#### TASK
Copy out the material below, swapping every "Add to cart" for "Buy now" and leaving everything else unchanged. Omit the pictures from your answer.

Extracted page text data
--------------------

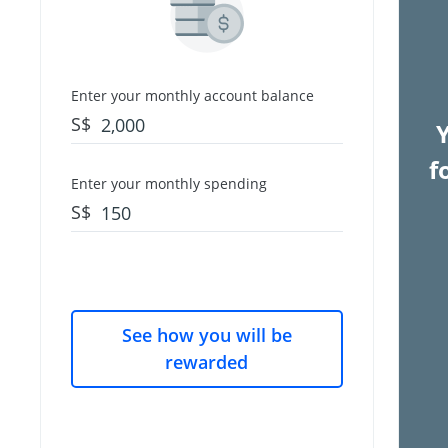
Enter your monthly account balance
S$
f
Enter your monthly spending
S$
See how you will be
rewarded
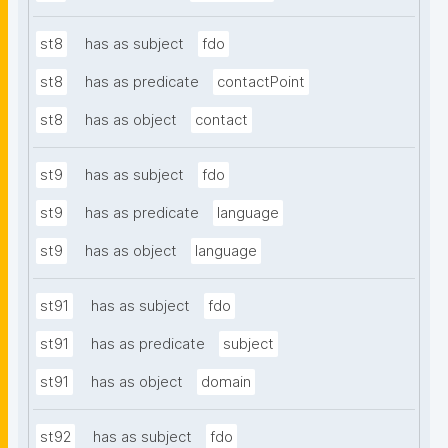
st8
has as subject
fdo
st8
has as predicate
contactPoint
st8
has as object
contact
st9
has as subject
fdo
st9
has as predicate
language
st9
has as object
language
st91
has as subject
fdo
st91
has as predicate
subject
st91
has as object
domain
st92
has as subject
fdo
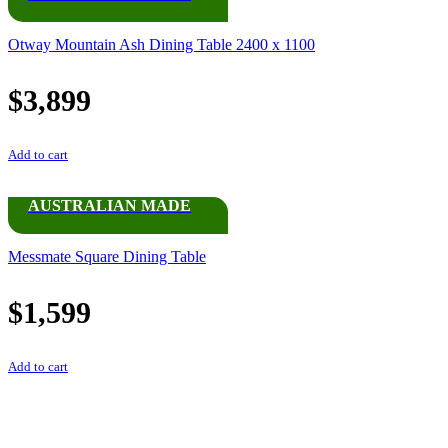
Otway Mountain Ash Dining Table 2400 x 1100
$
3,899
Add to cart
AUSTRALIAN MADE
Messmate Square Dining Table
$
1,599
Add to cart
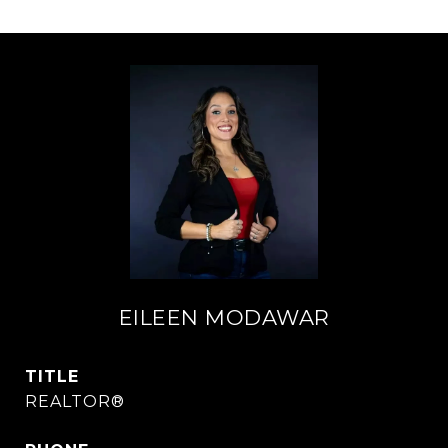
EILEEN MODAWAR
TITLE
REALTOR®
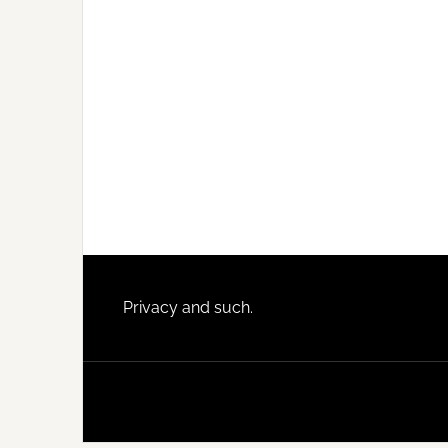
Footer
Privacy and such.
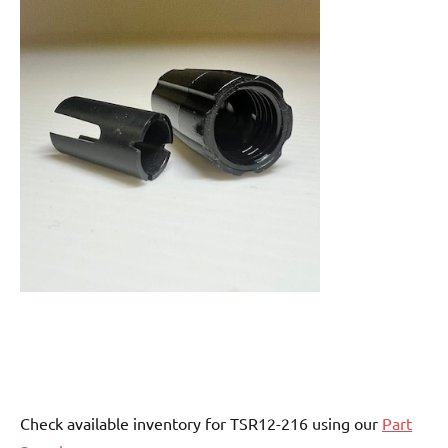
Check available inventory for TSR12-216 using our
Part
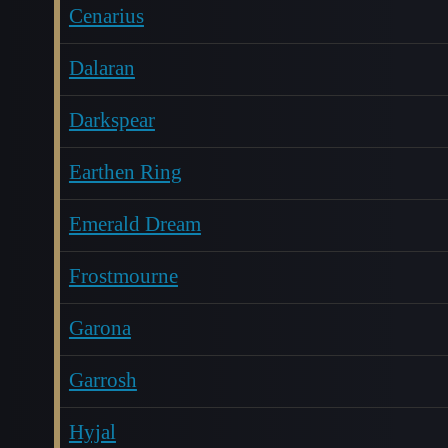
Cenarius
Dalaran
Darkspear
Earthen Ring
Emerald Dream
Frostmourne
Garona
Garrosh
Hyjal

--------------------

#### ANSWER FOR THIS EXERCISE
Enter your monthly account balance
S$
f
Enter your monthly spending
S$
See how you will be
rewarded
st8
has as subject
fdo
st8
has as predicate
contactPoint
st8
has as object
contact
st9
has as subject
fdo
st9
has as predicate
language
st9
has as object
language
st91
has as subject
fdo
st91
has as predicate
subject
st91
has as object
domain
st92
has as subject
fdo
Otway Mountain Ash Dining Table 2400 x 1100
$
3,899
Buy now
AUSTRALIAN MADE
Messmate Square Dining Table
$
1,599
Buy now
EILEEN MODAWAR
TITLE
REALTOR®
Footer
Privacy and such.
Check available inventory for TSR12-216 using our
Part
Cenarius
Dalaran
Darkspear
Earthen Ring
Emerald Dream
Frostmourne
Garona
Garrosh
Hyjal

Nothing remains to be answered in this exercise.